=== PASSAGE SHOWN ===

Proposed section 55B enables a party to apply to the Information Commissioner at any time (before a decision is made under proposed section 55K) for a hearing.  The Information Commissioner has discretion to allow the application.  The intention is that hearings would not be commonplace as they can increase contestability and prolong resolution.  

 

Proposed section 55C clarifies that a party may be represented by another person at a hearing.  This would include a legal representative.

 

Proposed section 55D reproduces the effect of existing section 61 of the FOI Act.

 

Proposed section 55DA requires an agency or Minister to use their best endeavours to assist the Information Commissioner to make his or her decision on the FOI review application.  The measure is consistent with an existing obligation that applies in AAT review proceedings generally, including upon undertaking review of FOI decisions (see subsection 33(1AA) of the AAT Act).  The obligation to assist is intended to ensure that an agency or Minister is not unduly adversarial in an FOI review proceeding.  It is consistent with the pre-existing obligation on the Commonwealth and its agencies to act as model litigants.  The obligation requires the Commonwealth and its agencies to act with complete propriety, fairly and in accordance with the highest professional standards as a party to proceedings, including tribunal proceedings.

 

Proposed section 55E empowers the Information Commissioner to request reasons for a decision from an agency or Minister who made a decision if the Commissioner believes the reasons given are inadequate or if no reasons have been provided (contrary to the requirement under existing section 26). 

 

The effect of proposed section 55F is that the Information Commissioner has discretion to make a decision to resolve an application, in whole or in part, by giving effect to terms reached in agreement between the parties.  Before making the decision, the Information Commissioner needs to be satisfied that the terms of the agreement would be within the powers of the Information Commissioner and that all parties have agreed to the terms.

=== COLLECTED DATA ===

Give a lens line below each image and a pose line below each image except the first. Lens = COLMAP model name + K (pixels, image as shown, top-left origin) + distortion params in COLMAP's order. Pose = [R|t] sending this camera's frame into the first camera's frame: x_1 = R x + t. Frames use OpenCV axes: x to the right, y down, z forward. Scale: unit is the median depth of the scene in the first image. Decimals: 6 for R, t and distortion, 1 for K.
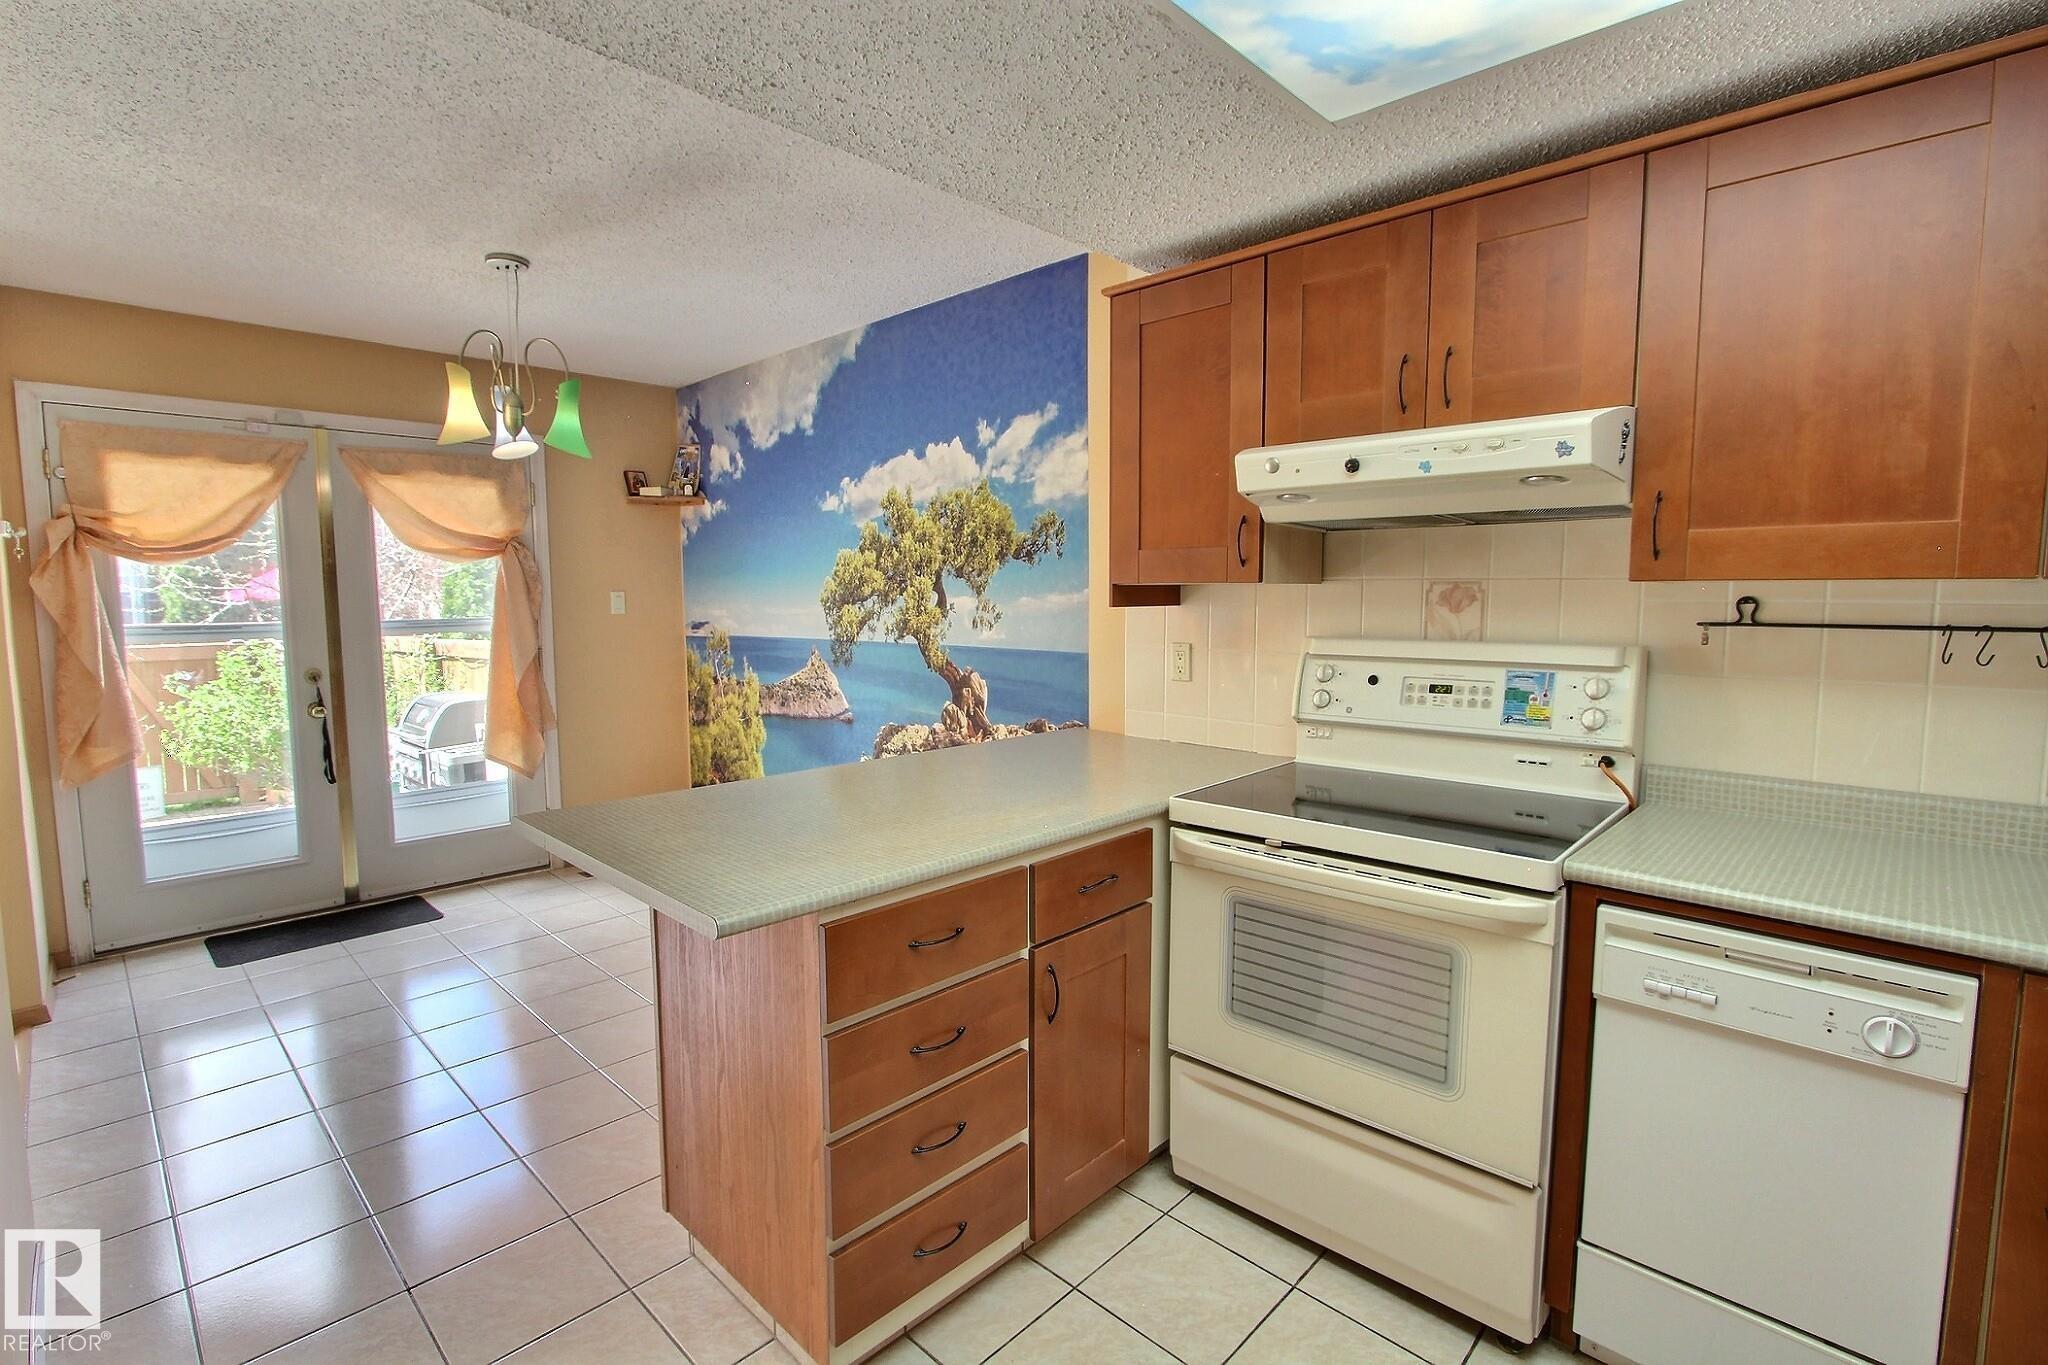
lens RADIAL K [[935.5, 0, 1015.7], [0, 935.5, 678.7], [0, 0, 1]] dist [-0.023448, -0.000403]
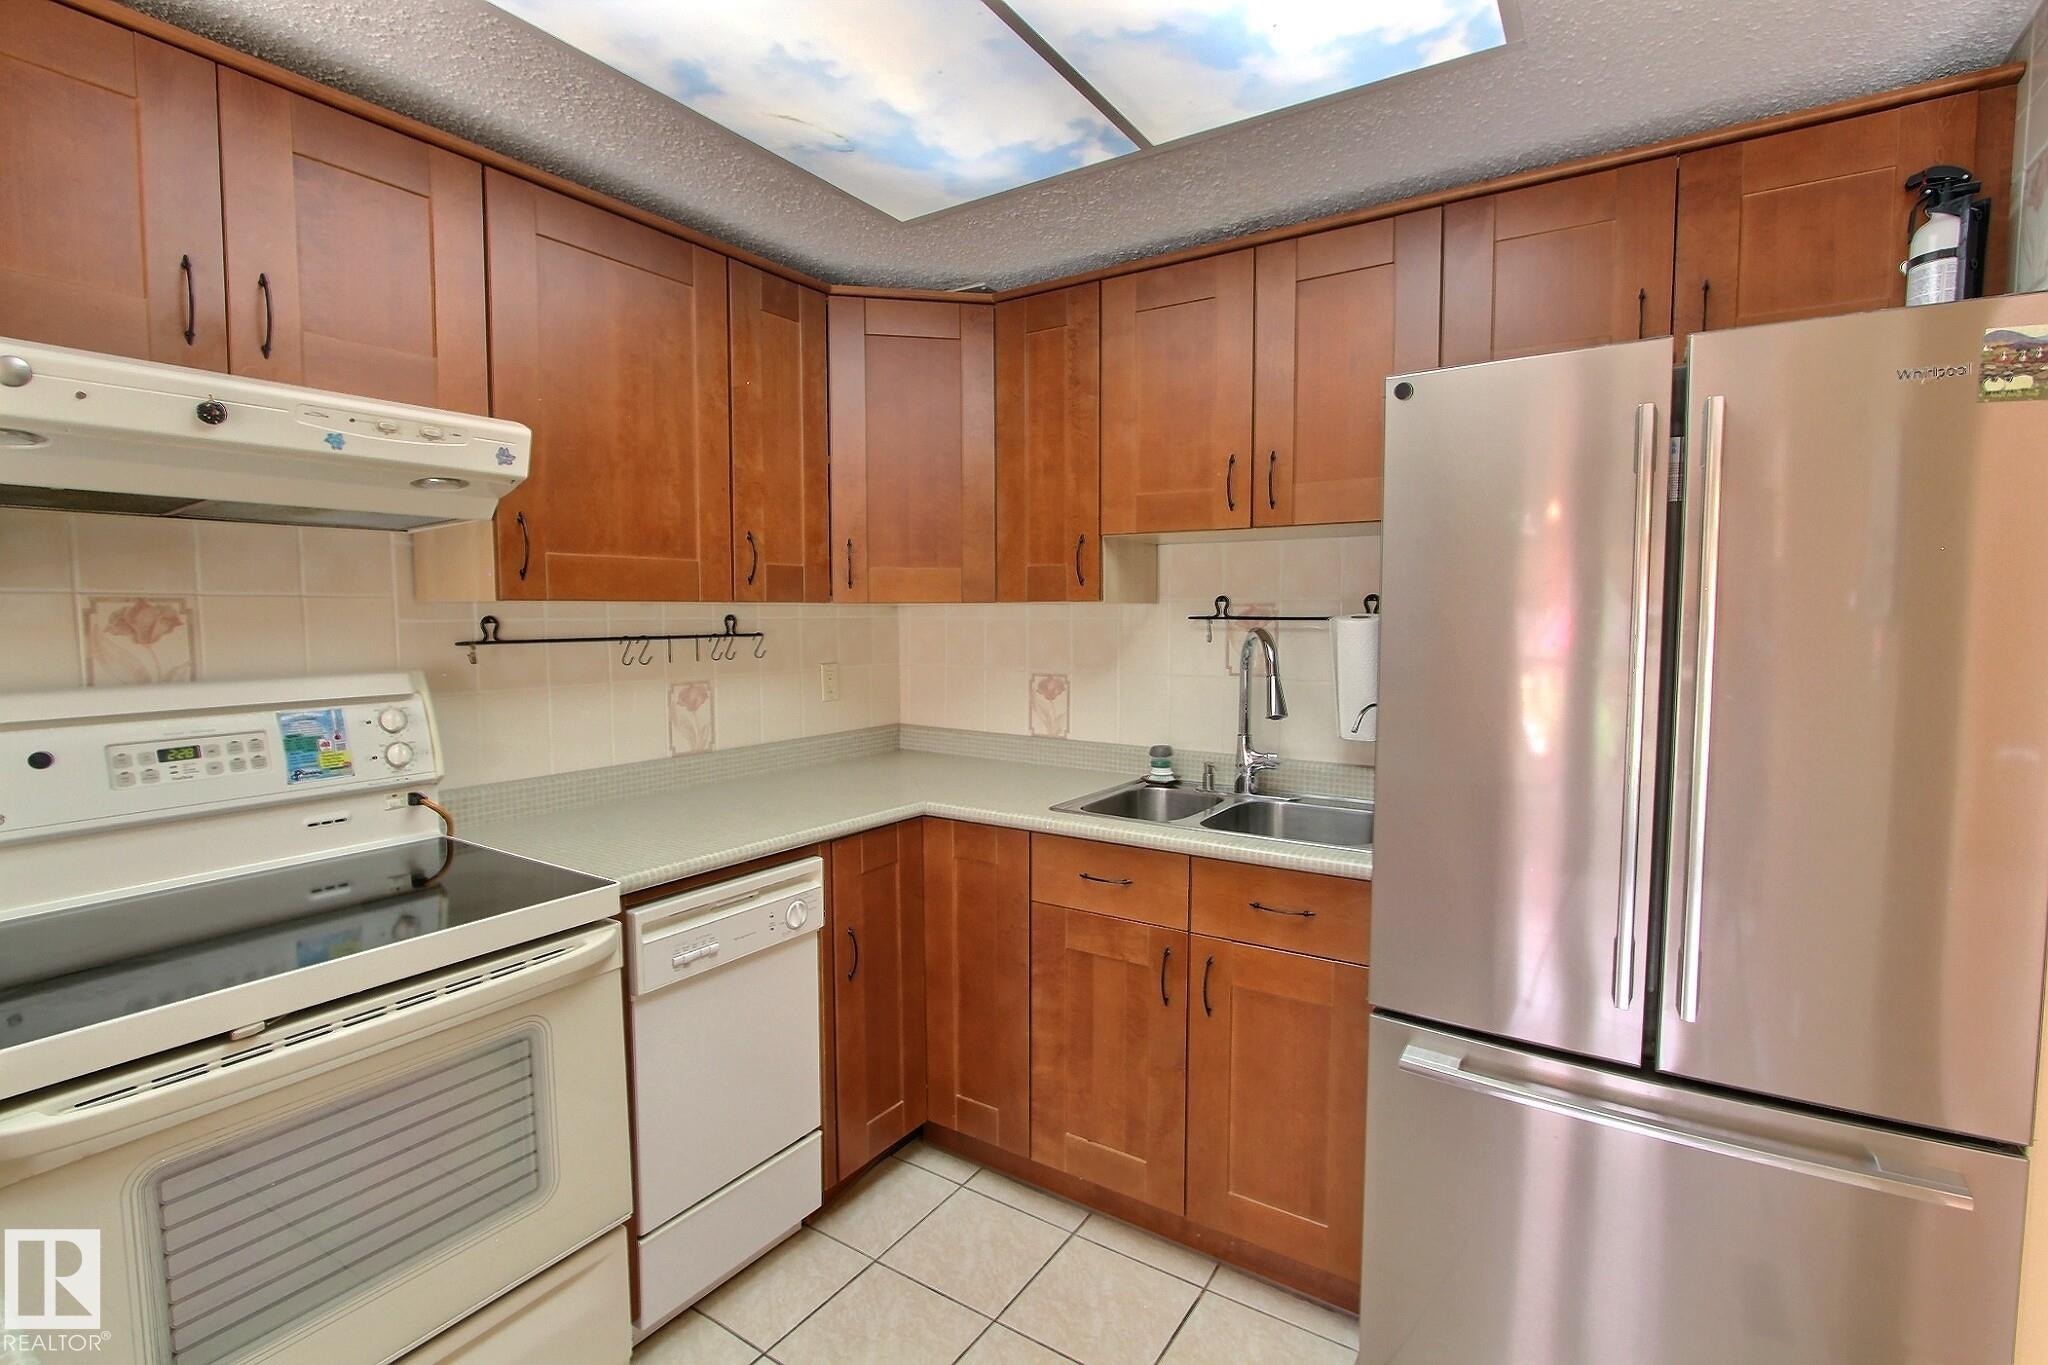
lens RADIAL K [[935.5, 0, 1015.7], [0, 935.5, 683.6], [0, 0, 1]] dist [-0.023448, -0.000403]
pose [[-0.185008, -0.070214, 0.980226, -0.354591], [0.092925, 0.991725, 0.088576, -0.048089], [-0.978334, 0.107475, -0.176952, 0.573368]]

===

# WHAT YOU WILL DO:
• a. Summarize the passage on the proposed FOI review provisions in two sentences.
• b. According to the passage on the proposed FOI review provisions, which existing section of the FOI Act does proposed section 55D reproduce the effect of?
• c. Rewrite the paragraph of the passage on the proposed FOI review provisions that begins "Proposed section 55DA requires" as a bulleted list, keeping its main facts.

# RESULTS FOR EACH TASK:
• a. Under proposed sections 55B and 55C, a party may apply to the Information Commissioner for a hearing, which the Commissioner has discretion to allow, and may be represented at it by another person, including a legal representative. Proposed section 55DA requires an agency or Minister to use their best endeavours to assist the Commissioner, section 55E lets the Commissioner request reasons for a decision when those given are inadequate or none have been provided, and section 55F lets the Commissioner resolve an application by giving effect to terms the parties have agreed, provided the terms are within the Commissioner's powers and all parties have agreed to them.

• b. Section 61.

• c.
- Proposed section 55DA requires an agency or Minister to use their best endeavours to assist the Information Commissioner in deciding an FOI review application.
- This matches an existing obligation in AAT review proceedings generally, including reviews of FOI decisions (subsection 33(1AA) of the AAT Act).
- The aim is to keep an agency or Minister from being unduly adversarial in an FOI review proceeding.
- It is consistent with the pre-existing obligation on the Commonwealth and its agencies to act as model litigants.
- That obligation requires them to act with complete propriety, fairly and to the highest professional standards as parties to proceedings, including tribunal proceedings.